Question: 73. The Henry’s law constant \left(\mathrm{K}_{\mathrm{H}}\right) values of three gases (A, B, C) in water are 145, 2 \times 10^{-5} and 35 kbar, respectively. The solubility of these gases in water follow the order :
(1) \mathrm{B}>\mathrm{A}>\mathrm{C}
(2) \mathrm{B}>\mathrm{C}>\mathrm{A}
(3) \mathrm{A}>\mathrm{C}>\mathrm{B}
(4) \mathrm{A}>\mathrm{B}>\mathrm{C}
Answer: Option (2)
Explanation:
According to Henry’s law, the solubility of a gas in a liquid is inversely proportional to its Henry’s law constant.

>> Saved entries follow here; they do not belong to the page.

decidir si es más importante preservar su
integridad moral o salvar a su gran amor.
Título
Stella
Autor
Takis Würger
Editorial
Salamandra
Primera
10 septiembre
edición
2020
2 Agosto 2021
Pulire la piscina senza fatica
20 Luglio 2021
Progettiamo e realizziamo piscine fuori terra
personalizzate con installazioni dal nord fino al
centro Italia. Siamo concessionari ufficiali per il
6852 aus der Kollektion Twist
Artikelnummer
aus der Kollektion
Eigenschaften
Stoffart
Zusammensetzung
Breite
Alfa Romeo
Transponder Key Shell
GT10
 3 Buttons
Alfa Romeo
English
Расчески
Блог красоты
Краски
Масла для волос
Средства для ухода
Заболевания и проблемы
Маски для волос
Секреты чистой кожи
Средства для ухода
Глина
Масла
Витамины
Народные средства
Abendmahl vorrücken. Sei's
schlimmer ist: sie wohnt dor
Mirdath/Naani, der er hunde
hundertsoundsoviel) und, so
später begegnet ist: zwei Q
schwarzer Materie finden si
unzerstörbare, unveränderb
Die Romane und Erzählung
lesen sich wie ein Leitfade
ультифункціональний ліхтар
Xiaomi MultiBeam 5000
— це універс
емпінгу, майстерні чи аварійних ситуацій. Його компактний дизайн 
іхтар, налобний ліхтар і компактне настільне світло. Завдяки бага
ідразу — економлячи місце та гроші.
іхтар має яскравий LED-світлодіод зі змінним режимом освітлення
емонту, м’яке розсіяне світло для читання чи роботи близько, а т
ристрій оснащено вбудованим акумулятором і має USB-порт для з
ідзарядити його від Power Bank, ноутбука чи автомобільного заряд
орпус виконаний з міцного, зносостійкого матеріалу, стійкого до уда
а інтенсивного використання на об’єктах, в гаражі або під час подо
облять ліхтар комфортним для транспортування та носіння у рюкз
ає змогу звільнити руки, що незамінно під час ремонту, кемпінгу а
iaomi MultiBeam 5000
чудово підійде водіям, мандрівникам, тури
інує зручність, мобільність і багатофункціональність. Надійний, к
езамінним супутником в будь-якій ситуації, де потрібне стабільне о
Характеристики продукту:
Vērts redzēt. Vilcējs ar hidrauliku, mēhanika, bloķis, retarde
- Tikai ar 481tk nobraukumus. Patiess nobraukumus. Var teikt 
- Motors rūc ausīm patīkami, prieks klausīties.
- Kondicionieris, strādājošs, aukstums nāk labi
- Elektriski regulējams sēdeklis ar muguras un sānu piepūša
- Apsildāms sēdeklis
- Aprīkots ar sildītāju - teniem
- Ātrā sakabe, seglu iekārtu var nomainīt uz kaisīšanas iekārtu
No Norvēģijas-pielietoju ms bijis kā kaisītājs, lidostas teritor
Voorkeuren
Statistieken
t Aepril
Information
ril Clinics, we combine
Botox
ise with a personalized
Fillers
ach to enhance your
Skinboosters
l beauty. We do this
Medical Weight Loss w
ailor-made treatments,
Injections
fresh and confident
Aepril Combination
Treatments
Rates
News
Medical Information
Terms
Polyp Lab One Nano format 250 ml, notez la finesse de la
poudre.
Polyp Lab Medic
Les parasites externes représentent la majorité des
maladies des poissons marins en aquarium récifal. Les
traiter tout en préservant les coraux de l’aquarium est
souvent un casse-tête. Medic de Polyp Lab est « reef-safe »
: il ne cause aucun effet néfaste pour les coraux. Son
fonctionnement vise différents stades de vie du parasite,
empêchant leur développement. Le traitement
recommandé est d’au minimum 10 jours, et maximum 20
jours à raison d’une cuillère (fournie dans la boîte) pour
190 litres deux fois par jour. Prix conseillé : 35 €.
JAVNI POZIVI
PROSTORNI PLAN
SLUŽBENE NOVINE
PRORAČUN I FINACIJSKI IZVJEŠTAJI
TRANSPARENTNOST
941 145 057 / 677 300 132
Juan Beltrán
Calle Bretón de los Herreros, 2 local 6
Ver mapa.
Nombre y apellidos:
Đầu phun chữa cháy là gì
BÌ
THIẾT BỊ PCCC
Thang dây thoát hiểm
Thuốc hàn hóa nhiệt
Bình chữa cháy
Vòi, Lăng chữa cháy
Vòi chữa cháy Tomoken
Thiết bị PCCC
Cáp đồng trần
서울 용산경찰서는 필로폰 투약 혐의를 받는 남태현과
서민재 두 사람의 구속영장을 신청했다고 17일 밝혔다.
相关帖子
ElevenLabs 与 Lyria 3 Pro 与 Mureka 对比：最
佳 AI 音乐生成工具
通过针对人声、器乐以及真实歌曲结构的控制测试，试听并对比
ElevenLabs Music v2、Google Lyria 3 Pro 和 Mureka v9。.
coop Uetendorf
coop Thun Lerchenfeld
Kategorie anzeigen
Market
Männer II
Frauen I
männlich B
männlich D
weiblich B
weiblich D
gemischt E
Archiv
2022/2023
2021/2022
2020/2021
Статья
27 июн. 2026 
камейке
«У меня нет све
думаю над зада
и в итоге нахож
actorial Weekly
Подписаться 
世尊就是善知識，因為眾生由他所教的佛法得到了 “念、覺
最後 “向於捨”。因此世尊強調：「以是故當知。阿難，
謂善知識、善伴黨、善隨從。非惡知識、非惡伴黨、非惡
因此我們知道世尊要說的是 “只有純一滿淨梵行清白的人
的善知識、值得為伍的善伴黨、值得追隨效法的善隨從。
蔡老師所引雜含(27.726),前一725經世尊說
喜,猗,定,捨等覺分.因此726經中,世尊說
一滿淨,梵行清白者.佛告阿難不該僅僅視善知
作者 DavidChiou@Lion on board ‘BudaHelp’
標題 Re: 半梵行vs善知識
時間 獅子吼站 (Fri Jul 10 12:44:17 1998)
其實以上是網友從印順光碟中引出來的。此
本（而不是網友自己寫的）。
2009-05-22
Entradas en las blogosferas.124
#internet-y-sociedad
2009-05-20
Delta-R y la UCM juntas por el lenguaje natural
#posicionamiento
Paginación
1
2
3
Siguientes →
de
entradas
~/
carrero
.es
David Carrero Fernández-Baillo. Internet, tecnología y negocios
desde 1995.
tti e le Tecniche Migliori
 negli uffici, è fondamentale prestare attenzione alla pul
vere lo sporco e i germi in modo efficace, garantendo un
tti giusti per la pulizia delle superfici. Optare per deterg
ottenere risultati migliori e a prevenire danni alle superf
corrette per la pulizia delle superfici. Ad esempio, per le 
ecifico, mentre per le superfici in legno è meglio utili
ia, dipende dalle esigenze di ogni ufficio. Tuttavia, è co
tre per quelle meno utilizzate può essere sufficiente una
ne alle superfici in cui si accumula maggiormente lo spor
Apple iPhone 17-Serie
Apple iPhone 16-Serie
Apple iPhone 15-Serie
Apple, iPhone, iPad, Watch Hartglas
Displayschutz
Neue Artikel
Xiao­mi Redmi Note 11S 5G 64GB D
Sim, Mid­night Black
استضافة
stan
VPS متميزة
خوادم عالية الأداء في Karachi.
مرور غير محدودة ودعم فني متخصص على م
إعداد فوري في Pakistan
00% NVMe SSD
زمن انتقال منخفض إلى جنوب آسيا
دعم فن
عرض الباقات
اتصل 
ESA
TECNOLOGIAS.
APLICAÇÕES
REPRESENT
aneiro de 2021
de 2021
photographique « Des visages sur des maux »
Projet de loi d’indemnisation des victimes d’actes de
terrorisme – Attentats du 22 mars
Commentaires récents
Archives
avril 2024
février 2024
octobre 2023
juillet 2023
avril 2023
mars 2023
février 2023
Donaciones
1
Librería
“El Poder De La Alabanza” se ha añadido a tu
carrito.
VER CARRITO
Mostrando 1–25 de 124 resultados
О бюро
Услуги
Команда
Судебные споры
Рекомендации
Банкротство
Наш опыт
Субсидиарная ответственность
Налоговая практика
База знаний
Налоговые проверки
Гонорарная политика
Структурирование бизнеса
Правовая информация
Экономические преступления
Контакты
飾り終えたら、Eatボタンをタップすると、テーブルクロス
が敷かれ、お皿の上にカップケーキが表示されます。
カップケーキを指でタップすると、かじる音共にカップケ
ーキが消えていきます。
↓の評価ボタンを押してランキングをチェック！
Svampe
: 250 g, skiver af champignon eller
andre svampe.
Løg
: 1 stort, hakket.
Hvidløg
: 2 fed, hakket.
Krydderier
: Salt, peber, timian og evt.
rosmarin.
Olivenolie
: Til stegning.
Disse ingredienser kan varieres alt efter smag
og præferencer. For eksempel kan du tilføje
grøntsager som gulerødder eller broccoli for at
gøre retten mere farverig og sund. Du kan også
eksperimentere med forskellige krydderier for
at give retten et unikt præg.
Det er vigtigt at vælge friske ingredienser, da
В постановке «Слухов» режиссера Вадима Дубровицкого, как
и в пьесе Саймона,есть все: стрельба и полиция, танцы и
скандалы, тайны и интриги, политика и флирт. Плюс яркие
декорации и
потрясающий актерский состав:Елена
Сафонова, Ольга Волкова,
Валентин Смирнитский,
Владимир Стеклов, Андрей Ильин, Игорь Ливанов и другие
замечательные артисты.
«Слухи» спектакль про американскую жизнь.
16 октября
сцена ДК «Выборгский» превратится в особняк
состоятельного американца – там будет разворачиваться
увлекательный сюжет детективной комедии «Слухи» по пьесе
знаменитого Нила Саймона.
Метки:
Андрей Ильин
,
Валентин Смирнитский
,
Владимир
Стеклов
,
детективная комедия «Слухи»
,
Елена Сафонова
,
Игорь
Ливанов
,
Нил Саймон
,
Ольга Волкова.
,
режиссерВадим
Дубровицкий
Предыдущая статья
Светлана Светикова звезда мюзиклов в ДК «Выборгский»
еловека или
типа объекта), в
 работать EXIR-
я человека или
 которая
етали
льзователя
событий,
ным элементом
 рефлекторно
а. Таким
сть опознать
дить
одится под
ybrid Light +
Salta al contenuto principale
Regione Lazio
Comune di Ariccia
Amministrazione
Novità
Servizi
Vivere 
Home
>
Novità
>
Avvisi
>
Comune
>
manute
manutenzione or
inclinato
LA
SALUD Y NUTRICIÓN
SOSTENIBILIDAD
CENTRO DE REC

\text{Solubility} \propto \frac{1}{\mathrm{K}_{\mathrm{H}}}This means that a gas with a smaller value of \mathrm{K}_{\mathrm{H}} will be more soluble in water.
The given Henry’s law constants are:
Gas A: \mathrm{K}_{\mathrm{H}} = 145 \ \text{kbar}
Gas B: \mathrm{K}_{\mathrm{H}} = 2 \times 10^{-5} \ \text{kbar}
Gas C: \mathrm{K}_{\mathrm{H}} = 35 \ \text{kbar}
Comparing the values, gas B has the smallest \mathrm{K}_{\mathrm{H}},
so it is the most soluble. Gas C has a lower \mathrm{K}_{\mathrm{H}} than gas A,
so it is more soluble than gas A.
Therefore, the order of solubility is:
\mathrm{B}>\mathrm{C}>\mathrm{A}Hence, the correct answer is Option (2).